Individuals currently on opioids were more likely to have invasive pneumococcal disease than patients with remote opioid use (no opioid prescription ending 182 days prior to index date; adjusted odds ratio [adjOR], 1.62, 95 percent confidence interval [CI], 1.36–1.92). [Ann Intern Med 2018;doi:10.7326/M17-1907]
The association was particularly strong with the use of long-acting (adjOR, 1.87, 95 percent CI, 1.24–2.82) or high-potency opioids (adjOR, 1.72, 95 percent CI, 1.32–2.25), or with the use of opioids at high doses (adjOR, 1.71 and 1.75 for 50–90 and ≥90 morphine milligram equivalents per day, respectively).
The elevated risk with current opioid use was also present regardless of whether disease pertained to pneumonia or non-pneumonia invasive pneumococcal disease (adjOR, 1.54 and 1.94, respectively).
“Previous studies conducted in animal models had demonstrated that certain opioids can cause immunosuppression and render experimental animals susceptible to infections. However, the clinical implications of those observations in humans were unclear,” said senior study author Associate Professor Carlos Grijalva, also from Vanderbilt University.
The researchers acknowledged that as opioid use was based on prescription refills, actual use could not be determined, nor could “illicit opioid use”. They also suggested the association between opioids and pneumococcal disease may vary by type of opioid due to differing bioavailability, half-life, and number of active metabolites, a hypothesis that requires testing in future studies.

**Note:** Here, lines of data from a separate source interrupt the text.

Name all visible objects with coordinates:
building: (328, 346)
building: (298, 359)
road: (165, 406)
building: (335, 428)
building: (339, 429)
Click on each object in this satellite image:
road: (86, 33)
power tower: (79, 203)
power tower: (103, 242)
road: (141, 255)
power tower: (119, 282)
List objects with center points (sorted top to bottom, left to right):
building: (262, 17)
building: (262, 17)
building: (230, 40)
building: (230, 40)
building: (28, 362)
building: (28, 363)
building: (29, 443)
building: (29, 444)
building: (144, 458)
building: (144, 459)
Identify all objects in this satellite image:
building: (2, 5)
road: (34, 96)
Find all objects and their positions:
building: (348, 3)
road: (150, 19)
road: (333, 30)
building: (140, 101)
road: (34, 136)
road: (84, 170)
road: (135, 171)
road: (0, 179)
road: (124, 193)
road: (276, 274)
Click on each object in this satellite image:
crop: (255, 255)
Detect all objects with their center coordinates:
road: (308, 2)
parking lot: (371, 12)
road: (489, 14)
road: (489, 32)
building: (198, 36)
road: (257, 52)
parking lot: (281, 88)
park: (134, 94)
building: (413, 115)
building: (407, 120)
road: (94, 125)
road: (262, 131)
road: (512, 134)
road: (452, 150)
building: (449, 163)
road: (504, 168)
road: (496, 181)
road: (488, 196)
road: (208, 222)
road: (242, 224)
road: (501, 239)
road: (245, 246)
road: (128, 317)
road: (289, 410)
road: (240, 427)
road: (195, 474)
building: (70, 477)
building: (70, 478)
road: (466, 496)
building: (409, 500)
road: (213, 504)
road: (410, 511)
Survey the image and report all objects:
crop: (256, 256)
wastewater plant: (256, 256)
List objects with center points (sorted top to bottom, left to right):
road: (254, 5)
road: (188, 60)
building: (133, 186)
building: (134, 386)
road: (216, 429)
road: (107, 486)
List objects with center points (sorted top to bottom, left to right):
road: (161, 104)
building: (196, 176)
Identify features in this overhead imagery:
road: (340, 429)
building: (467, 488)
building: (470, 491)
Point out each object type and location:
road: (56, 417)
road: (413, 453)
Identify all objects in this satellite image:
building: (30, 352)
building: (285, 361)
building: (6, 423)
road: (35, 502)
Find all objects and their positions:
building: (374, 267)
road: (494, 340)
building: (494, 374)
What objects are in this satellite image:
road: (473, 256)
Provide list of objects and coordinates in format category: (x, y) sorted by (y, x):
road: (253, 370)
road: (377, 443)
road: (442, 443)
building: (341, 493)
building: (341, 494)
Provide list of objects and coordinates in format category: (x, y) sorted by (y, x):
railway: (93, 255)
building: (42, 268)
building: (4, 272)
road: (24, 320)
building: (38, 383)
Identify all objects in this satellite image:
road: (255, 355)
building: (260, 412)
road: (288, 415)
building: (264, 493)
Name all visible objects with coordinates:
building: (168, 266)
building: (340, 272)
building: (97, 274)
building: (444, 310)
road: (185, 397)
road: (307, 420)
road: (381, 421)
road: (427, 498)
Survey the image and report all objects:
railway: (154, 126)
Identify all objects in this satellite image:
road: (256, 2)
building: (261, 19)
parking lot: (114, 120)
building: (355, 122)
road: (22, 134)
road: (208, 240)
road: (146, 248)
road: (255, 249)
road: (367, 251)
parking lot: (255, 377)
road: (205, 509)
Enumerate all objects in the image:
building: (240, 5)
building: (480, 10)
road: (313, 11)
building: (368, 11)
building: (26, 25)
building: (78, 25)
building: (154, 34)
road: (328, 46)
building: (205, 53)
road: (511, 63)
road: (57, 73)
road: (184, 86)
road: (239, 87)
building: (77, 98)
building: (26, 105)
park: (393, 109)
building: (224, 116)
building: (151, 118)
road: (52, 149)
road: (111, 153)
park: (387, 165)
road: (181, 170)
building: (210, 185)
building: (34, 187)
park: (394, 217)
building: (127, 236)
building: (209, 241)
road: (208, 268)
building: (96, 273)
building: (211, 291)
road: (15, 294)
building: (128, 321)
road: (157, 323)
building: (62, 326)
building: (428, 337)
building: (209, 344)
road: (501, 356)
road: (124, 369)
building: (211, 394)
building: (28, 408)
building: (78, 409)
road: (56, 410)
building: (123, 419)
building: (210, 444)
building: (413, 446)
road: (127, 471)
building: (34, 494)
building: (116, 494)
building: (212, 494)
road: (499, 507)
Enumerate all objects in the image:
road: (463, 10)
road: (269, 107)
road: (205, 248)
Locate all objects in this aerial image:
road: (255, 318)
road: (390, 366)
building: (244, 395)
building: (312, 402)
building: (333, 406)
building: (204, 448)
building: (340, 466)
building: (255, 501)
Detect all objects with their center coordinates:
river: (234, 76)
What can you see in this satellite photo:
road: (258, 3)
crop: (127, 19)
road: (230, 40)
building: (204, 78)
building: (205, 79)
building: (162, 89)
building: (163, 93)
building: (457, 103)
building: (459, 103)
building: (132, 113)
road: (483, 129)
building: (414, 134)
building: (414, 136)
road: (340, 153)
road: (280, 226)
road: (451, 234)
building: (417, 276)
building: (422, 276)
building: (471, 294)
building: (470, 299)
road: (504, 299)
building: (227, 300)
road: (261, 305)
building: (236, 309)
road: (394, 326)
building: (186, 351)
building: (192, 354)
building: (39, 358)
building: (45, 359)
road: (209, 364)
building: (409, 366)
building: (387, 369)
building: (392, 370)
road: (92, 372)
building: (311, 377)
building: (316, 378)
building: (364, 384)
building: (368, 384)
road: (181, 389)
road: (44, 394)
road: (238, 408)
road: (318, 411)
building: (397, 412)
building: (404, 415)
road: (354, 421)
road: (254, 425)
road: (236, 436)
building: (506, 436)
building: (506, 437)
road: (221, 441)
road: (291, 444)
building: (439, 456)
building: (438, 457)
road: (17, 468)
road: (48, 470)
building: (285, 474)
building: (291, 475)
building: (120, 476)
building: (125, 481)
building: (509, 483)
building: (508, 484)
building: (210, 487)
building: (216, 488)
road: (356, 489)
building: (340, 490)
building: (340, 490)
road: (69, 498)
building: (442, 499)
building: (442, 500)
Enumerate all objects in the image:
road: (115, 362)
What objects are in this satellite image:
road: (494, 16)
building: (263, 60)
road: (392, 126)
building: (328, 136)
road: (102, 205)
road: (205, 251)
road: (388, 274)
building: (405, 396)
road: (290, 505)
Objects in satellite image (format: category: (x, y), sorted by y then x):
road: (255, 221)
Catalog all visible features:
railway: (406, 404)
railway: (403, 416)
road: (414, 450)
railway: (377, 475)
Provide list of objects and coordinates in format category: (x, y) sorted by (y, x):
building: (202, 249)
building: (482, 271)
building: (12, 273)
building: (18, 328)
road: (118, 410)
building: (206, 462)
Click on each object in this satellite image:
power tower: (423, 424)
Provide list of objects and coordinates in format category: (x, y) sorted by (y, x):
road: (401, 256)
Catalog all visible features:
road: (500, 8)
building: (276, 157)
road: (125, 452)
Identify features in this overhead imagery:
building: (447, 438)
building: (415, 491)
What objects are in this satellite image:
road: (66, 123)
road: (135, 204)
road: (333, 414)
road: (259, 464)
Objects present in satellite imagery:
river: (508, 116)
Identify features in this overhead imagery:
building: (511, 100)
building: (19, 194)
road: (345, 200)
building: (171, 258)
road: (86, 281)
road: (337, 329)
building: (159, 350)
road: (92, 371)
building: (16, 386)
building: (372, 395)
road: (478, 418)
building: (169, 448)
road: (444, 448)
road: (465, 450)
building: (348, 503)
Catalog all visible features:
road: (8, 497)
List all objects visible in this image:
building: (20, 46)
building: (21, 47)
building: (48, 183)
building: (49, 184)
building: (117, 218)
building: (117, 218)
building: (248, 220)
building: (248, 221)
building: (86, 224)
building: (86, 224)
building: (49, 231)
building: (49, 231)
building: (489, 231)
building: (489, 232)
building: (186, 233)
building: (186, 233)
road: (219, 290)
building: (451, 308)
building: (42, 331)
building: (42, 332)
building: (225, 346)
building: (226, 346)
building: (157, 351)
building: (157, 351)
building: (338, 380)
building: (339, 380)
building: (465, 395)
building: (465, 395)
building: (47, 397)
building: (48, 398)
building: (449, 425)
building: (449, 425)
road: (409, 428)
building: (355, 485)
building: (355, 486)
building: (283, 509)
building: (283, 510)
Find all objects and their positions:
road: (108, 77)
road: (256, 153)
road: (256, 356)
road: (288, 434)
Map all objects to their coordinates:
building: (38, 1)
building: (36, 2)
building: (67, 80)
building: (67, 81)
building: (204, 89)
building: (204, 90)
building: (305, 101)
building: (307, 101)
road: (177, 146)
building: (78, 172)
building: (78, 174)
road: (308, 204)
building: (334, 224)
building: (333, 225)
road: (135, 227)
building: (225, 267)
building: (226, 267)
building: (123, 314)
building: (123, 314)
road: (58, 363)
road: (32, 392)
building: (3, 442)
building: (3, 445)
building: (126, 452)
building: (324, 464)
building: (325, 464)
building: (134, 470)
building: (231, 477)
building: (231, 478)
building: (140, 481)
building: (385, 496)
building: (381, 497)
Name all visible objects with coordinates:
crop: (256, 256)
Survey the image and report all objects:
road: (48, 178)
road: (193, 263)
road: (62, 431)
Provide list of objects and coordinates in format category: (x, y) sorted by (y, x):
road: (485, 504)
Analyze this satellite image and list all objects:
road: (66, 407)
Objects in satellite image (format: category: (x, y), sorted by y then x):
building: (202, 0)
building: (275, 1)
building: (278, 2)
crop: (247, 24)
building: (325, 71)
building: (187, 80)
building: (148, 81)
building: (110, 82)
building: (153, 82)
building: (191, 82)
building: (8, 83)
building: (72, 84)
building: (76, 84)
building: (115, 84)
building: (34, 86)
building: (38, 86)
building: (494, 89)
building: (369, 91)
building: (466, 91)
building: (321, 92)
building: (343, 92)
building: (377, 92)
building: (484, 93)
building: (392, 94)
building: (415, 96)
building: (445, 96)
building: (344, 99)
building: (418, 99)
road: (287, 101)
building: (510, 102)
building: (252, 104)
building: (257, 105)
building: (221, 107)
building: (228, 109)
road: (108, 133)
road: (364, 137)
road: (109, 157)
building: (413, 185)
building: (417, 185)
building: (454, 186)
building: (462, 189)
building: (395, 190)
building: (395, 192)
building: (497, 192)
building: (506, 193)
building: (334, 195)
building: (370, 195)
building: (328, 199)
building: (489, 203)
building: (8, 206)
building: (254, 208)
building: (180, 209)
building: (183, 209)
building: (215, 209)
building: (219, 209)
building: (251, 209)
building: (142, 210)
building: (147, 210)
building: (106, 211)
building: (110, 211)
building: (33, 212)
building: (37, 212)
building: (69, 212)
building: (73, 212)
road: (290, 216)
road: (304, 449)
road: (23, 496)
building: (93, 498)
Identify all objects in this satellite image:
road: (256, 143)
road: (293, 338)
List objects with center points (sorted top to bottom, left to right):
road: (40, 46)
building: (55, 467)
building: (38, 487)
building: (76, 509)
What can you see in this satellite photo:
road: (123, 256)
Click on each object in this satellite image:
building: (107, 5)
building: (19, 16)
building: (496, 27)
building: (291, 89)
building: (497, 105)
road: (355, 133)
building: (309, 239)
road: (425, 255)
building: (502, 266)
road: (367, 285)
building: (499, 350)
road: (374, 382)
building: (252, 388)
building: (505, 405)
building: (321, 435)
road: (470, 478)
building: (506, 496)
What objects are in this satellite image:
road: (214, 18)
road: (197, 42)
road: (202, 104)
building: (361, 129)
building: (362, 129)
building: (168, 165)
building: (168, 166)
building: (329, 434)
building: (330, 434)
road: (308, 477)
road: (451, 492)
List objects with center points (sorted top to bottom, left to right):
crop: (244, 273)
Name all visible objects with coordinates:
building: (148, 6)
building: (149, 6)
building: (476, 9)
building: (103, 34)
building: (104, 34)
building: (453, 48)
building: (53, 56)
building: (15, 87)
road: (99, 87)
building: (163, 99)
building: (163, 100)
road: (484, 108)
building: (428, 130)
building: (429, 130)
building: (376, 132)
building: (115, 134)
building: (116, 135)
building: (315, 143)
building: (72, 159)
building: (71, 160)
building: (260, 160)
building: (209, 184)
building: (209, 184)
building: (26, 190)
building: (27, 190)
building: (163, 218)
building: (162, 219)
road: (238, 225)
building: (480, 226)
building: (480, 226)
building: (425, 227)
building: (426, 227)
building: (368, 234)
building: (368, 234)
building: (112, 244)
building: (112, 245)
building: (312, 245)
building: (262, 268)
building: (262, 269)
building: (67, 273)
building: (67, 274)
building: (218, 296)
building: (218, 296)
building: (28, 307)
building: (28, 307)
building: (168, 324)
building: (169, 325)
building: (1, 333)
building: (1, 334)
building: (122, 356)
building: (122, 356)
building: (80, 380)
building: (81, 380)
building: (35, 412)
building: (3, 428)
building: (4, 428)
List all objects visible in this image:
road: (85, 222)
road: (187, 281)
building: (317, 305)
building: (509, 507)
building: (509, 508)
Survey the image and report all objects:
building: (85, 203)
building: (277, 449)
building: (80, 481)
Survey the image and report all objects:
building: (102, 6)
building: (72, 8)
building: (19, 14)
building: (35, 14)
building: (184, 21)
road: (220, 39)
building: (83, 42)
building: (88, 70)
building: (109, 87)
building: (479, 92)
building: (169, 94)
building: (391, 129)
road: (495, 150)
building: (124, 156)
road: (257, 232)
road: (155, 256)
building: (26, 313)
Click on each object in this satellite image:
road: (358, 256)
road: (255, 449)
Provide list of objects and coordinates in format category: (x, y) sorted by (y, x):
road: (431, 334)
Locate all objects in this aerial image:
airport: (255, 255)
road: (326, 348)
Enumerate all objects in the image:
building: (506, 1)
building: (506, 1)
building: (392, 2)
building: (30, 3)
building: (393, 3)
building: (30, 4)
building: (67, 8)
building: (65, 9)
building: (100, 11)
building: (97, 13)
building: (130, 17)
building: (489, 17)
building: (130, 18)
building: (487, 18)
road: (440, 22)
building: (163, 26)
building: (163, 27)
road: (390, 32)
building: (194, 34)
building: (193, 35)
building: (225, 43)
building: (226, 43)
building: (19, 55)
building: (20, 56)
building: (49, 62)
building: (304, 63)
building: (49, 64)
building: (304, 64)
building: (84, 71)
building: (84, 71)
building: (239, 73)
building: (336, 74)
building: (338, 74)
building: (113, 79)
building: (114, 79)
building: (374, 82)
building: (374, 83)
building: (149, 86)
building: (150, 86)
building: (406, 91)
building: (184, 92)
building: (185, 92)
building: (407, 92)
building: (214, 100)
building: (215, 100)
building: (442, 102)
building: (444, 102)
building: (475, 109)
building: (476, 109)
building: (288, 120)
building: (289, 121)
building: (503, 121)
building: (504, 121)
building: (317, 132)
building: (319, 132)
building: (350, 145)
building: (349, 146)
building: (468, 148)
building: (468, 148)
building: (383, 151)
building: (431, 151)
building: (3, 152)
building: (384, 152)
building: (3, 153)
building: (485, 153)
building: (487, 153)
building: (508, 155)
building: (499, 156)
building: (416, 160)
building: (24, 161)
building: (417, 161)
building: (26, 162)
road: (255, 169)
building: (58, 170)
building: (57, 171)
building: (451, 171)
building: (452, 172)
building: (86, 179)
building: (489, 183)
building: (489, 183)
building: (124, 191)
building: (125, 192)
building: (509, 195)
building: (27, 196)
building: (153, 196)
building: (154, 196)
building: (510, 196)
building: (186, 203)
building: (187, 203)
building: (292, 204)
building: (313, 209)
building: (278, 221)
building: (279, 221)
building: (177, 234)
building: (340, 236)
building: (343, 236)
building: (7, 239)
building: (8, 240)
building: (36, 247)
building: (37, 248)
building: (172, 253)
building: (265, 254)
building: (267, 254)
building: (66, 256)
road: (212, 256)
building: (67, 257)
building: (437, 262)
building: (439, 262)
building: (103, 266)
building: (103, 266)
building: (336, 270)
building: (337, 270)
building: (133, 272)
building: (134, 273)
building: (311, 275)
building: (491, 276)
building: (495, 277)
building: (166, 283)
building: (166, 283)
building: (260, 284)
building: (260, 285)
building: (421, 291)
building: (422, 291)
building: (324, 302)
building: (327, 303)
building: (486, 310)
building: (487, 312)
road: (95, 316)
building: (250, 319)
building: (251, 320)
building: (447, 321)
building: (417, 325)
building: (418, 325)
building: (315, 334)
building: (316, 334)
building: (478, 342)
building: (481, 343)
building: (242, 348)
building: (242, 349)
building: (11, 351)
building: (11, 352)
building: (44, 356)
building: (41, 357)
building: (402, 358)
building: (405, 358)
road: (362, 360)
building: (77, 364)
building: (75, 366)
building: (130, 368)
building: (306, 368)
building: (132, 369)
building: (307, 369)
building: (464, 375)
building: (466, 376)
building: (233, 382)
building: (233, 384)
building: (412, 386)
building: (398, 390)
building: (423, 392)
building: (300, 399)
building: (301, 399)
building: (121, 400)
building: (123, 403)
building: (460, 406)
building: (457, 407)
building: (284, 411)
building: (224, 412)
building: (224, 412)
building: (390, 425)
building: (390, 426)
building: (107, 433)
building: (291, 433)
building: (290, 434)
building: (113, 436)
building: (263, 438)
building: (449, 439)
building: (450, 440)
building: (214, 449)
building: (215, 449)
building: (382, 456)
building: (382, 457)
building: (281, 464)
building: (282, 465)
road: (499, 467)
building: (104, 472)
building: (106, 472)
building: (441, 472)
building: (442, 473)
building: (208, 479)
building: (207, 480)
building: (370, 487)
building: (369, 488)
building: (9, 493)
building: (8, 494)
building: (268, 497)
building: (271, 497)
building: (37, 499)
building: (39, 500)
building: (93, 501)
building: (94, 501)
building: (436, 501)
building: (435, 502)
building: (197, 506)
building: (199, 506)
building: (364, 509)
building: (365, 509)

“We need randomized trials and controlled observational studies in patients receiving postoperative prescriptions for short-acting opioids with and without immunosuppressive properties,” said Drs Sascha Dublin and Michael Von Korff from the Kaiser Permanente Washington Health Research Institute, Seattle, Washington, US, in an editorial. [Ann Intern Med 2018;doi:10.7326/M18-0001]
“While awaiting more definitive answers, we must reconsider the risks and benefits of opioids. Opioid prescribing should be consistently cautious and closely monitored among all patients, especially those at increased risk for infections, who may be particularly susceptible to harm. Cautious prescribing should not be limited to patients deemed at increased risk for drug addiction or overdose,” they said.